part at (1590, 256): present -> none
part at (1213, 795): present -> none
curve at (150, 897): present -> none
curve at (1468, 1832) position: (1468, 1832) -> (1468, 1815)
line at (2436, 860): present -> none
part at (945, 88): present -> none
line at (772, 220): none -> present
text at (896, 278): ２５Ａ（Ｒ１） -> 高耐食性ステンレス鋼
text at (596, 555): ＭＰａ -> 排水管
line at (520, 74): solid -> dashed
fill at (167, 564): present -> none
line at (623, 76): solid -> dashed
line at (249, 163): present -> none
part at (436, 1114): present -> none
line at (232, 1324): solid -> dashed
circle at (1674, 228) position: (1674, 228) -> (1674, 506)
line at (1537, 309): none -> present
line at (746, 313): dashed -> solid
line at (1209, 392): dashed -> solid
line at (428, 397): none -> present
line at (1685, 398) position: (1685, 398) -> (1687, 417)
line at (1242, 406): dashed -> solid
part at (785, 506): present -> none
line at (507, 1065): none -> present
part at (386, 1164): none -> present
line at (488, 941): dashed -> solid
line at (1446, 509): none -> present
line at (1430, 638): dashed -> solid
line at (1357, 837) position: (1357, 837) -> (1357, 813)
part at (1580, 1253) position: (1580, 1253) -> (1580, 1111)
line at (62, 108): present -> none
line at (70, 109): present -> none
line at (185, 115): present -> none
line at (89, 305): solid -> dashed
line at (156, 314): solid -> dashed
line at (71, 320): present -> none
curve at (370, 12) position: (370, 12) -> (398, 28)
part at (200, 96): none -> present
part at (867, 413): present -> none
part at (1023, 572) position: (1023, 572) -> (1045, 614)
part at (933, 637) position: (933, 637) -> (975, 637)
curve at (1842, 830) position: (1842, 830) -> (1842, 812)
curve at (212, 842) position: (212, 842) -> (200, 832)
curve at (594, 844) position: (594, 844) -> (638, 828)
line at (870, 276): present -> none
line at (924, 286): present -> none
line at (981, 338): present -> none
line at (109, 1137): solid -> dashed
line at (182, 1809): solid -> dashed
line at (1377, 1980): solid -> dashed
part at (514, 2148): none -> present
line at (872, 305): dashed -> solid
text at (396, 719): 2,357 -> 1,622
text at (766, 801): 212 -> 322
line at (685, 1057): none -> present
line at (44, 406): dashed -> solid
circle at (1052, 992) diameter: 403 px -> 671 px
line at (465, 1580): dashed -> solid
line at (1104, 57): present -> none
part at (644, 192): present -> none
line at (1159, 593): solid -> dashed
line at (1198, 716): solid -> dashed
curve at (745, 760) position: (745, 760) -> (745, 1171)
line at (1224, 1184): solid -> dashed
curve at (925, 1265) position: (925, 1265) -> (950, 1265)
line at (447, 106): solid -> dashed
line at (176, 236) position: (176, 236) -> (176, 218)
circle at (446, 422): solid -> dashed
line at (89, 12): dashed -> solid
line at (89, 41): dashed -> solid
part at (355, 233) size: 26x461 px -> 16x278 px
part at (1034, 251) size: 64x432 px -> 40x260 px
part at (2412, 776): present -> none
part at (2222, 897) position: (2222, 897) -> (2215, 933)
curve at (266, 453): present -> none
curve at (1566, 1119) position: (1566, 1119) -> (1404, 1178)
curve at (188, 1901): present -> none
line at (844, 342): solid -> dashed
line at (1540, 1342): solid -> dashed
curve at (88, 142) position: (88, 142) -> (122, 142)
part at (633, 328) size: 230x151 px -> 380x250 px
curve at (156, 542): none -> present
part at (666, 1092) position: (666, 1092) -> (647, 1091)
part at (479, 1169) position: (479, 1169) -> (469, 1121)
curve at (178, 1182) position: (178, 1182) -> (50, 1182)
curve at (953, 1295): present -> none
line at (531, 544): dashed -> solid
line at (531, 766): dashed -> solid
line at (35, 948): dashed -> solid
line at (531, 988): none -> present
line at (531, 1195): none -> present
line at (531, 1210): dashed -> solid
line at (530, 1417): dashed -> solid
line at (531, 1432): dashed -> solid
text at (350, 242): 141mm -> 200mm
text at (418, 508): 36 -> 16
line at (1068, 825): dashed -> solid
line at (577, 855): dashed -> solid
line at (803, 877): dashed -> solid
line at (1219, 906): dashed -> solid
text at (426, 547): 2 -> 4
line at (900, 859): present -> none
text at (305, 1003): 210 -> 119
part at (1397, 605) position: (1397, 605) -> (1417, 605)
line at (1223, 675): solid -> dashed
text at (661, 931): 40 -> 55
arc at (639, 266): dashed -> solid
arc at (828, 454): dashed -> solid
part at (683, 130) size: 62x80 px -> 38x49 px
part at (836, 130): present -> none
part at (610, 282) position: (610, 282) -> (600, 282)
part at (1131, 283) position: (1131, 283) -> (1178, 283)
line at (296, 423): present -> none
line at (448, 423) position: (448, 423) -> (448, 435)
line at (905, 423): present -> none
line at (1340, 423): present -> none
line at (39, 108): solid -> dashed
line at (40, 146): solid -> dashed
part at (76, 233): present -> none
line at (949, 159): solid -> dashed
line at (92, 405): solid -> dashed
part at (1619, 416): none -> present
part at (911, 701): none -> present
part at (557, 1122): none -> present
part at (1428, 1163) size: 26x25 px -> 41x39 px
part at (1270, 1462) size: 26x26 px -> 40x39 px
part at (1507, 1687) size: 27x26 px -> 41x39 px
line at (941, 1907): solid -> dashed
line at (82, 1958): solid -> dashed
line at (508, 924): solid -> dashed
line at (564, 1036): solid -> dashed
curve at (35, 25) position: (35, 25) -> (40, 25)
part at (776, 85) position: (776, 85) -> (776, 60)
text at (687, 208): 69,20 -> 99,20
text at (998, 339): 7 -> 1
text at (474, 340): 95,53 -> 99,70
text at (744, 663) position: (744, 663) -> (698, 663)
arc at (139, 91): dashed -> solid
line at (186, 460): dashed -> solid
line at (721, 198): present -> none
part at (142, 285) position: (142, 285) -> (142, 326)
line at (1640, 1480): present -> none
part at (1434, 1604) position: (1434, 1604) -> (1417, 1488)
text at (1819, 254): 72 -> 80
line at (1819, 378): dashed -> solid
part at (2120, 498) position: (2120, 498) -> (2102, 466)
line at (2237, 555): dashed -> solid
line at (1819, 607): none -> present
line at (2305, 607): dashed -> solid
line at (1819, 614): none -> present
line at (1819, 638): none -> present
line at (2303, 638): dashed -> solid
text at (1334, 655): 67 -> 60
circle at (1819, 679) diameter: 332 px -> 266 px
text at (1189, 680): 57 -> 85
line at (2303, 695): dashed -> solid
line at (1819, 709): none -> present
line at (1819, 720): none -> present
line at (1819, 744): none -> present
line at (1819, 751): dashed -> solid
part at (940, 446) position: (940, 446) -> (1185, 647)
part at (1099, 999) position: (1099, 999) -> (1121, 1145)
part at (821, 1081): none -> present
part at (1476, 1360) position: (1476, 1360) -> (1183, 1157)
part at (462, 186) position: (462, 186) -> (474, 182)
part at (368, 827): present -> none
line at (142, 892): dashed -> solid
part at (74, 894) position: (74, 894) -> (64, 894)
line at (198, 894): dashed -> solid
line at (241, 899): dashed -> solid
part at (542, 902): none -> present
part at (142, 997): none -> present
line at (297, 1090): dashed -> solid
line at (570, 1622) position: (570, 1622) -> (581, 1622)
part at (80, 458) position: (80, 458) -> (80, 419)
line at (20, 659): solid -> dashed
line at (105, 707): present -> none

-=-=-

Written instruction:
Copy all of the rows above word for word, without changing anything.

Written answer:
part at (1590, 256): present -> none
part at (1213, 795): present -> none
curve at (150, 897): present -> none
curve at (1468, 1832) position: (1468, 1832) -> (1468, 1815)
line at (2436, 860): present -> none
part at (945, 88): present -> none
line at (772, 220): none -> present
text at (896, 278): ２５Ａ（Ｒ１） -> 高耐食性ステンレス鋼
text at (596, 555): ＭＰａ -> 排水管
line at (520, 74): solid -> dashed
fill at (167, 564): present -> none
line at (623, 76): solid -> dashed
line at (249, 163): present -> none
part at (436, 1114): present -> none
line at (232, 1324): solid -> dashed
circle at (1674, 228) position: (1674, 228) -> (1674, 506)
line at (1537, 309): none -> present
line at (746, 313): dashed -> solid
line at (1209, 392): dashed -> solid
line at (428, 397): none -> present
line at (1685, 398) position: (1685, 398) -> (1687, 417)
line at (1242, 406): dashed -> solid
part at (785, 506): present -> none
line at (507, 1065): none -> present
part at (386, 1164): none -> present
line at (488, 941): dashed -> solid
line at (1446, 509): none -> present
line at (1430, 638): dashed -> solid
line at (1357, 837) position: (1357, 837) -> (1357, 813)
part at (1580, 1253) position: (1580, 1253) -> (1580, 1111)
line at (62, 108): present -> none
line at (70, 109): present -> none
line at (185, 115): present -> none
line at (89, 305): solid -> dashed
line at (156, 314): solid -> dashed
line at (71, 320): present -> none
curve at (370, 12) position: (370, 12) -> (398, 28)
part at (200, 96): none -> present
part at (867, 413): present -> none
part at (1023, 572) position: (1023, 572) -> (1045, 614)
part at (933, 637) position: (933, 637) -> (975, 637)
curve at (1842, 830) position: (1842, 830) -> (1842, 812)
curve at (212, 842) position: (212, 842) -> (200, 832)
curve at (594, 844) position: (594, 844) -> (638, 828)
line at (870, 276): present -> none
line at (924, 286): present -> none
line at (981, 338): present -> none
line at (109, 1137): solid -> dashed
line at (182, 1809): solid -> dashed
line at (1377, 1980): solid -> dashed
part at (514, 2148): none -> present
line at (872, 305): dashed -> solid
text at (396, 719): 2,357 -> 1,622
text at (766, 801): 212 -> 322
line at (685, 1057): none -> present
line at (44, 406): dashed -> solid
circle at (1052, 992) diameter: 403 px -> 671 px
line at (465, 1580): dashed -> solid
line at (1104, 57): present -> none
part at (644, 192): present -> none
line at (1159, 593): solid -> dashed
line at (1198, 716): solid -> dashed
curve at (745, 760) position: (745, 760) -> (745, 1171)
line at (1224, 1184): solid -> dashed
curve at (925, 1265) position: (925, 1265) -> (950, 1265)
line at (447, 106): solid -> dashed
line at (176, 236) position: (176, 236) -> (176, 218)
circle at (446, 422): solid -> dashed
line at (89, 12): dashed -> solid
line at (89, 41): dashed -> solid
part at (355, 233) size: 26x461 px -> 16x278 px
part at (1034, 251) size: 64x432 px -> 40x260 px
part at (2412, 776): present -> none
part at (2222, 897) position: (2222, 897) -> (2215, 933)
curve at (266, 453): present -> none
curve at (1566, 1119) position: (1566, 1119) -> (1404, 1178)
curve at (188, 1901): present -> none
line at (844, 342): solid -> dashed
line at (1540, 1342): solid -> dashed
curve at (88, 142) position: (88, 142) -> (122, 142)
part at (633, 328) size: 230x151 px -> 380x250 px
curve at (156, 542): none -> present
part at (666, 1092) position: (666, 1092) -> (647, 1091)
part at (479, 1169) position: (479, 1169) -> (469, 1121)
curve at (178, 1182) position: (178, 1182) -> (50, 1182)
curve at (953, 1295): present -> none
line at (531, 544): dashed -> solid
line at (531, 766): dashed -> solid
line at (35, 948): dashed -> solid
line at (531, 988): none -> present
line at (531, 1195): none -> present
line at (531, 1210): dashed -> solid
line at (530, 1417): dashed -> solid
line at (531, 1432): dashed -> solid
text at (350, 242): 141mm -> 200mm
text at (418, 508): 36 -> 16
line at (1068, 825): dashed -> solid
line at (577, 855): dashed -> solid
line at (803, 877): dashed -> solid
line at (1219, 906): dashed -> solid
text at (426, 547): 2 -> 4
line at (900, 859): present -> none
text at (305, 1003): 210 -> 119
part at (1397, 605) position: (1397, 605) -> (1417, 605)
line at (1223, 675): solid -> dashed
text at (661, 931): 40 -> 55
arc at (639, 266): dashed -> solid
arc at (828, 454): dashed -> solid
part at (683, 130) size: 62x80 px -> 38x49 px
part at (836, 130): present -> none
part at (610, 282) position: (610, 282) -> (600, 282)
part at (1131, 283) position: (1131, 283) -> (1178, 283)
line at (296, 423): present -> none
line at (448, 423) position: (448, 423) -> (448, 435)
line at (905, 423): present -> none
line at (1340, 423): present -> none
line at (39, 108): solid -> dashed
line at (40, 146): solid -> dashed
part at (76, 233): present -> none
line at (949, 159): solid -> dashed
line at (92, 405): solid -> dashed
part at (1619, 416): none -> present
part at (911, 701): none -> present
part at (557, 1122): none -> present
part at (1428, 1163) size: 26x25 px -> 41x39 px
part at (1270, 1462) size: 26x26 px -> 40x39 px
part at (1507, 1687) size: 27x26 px -> 41x39 px
line at (941, 1907): solid -> dashed
line at (82, 1958): solid -> dashed
line at (508, 924): solid -> dashed
line at (564, 1036): solid -> dashed
curve at (35, 25) position: (35, 25) -> (40, 25)
part at (776, 85) position: (776, 85) -> (776, 60)
text at (687, 208): 69,20 -> 99,20
text at (998, 339): 7 -> 1
text at (474, 340): 95,53 -> 99,70
text at (744, 663) position: (744, 663) -> (698, 663)
arc at (139, 91): dashed -> solid
line at (186, 460): dashed -> solid
line at (721, 198): present -> none
part at (142, 285) position: (142, 285) -> (142, 326)
line at (1640, 1480): present -> none
part at (1434, 1604) position: (1434, 1604) -> (1417, 1488)
text at (1819, 254): 72 -> 80
line at (1819, 378): dashed -> solid
part at (2120, 498) position: (2120, 498) -> (2102, 466)
line at (2237, 555): dashed -> solid
line at (1819, 607): none -> present
line at (2305, 607): dashed -> solid
line at (1819, 614): none -> present
line at (1819, 638): none -> present
line at (2303, 638): dashed -> solid
text at (1334, 655): 67 -> 60
circle at (1819, 679) diameter: 332 px -> 266 px
text at (1189, 680): 57 -> 85
line at (2303, 695): dashed -> solid
line at (1819, 709): none -> present
line at (1819, 720): none -> present
line at (1819, 744): none -> present
line at (1819, 751): dashed -> solid
part at (940, 446) position: (940, 446) -> (1185, 647)
part at (1099, 999) position: (1099, 999) -> (1121, 1145)
part at (821, 1081): none -> present
part at (1476, 1360) position: (1476, 1360) -> (1183, 1157)
part at (462, 186) position: (462, 186) -> (474, 182)
part at (368, 827): present -> none
line at (142, 892): dashed -> solid
part at (74, 894) position: (74, 894) -> (64, 894)
line at (198, 894): dashed -> solid
line at (241, 899): dashed -> solid
part at (542, 902): none -> present
part at (142, 997): none -> present
line at (297, 1090): dashed -> solid
line at (570, 1622) position: (570, 1622) -> (581, 1622)
part at (80, 458) position: (80, 458) -> (80, 419)
line at (20, 659): solid -> dashed
line at (105, 707): present -> none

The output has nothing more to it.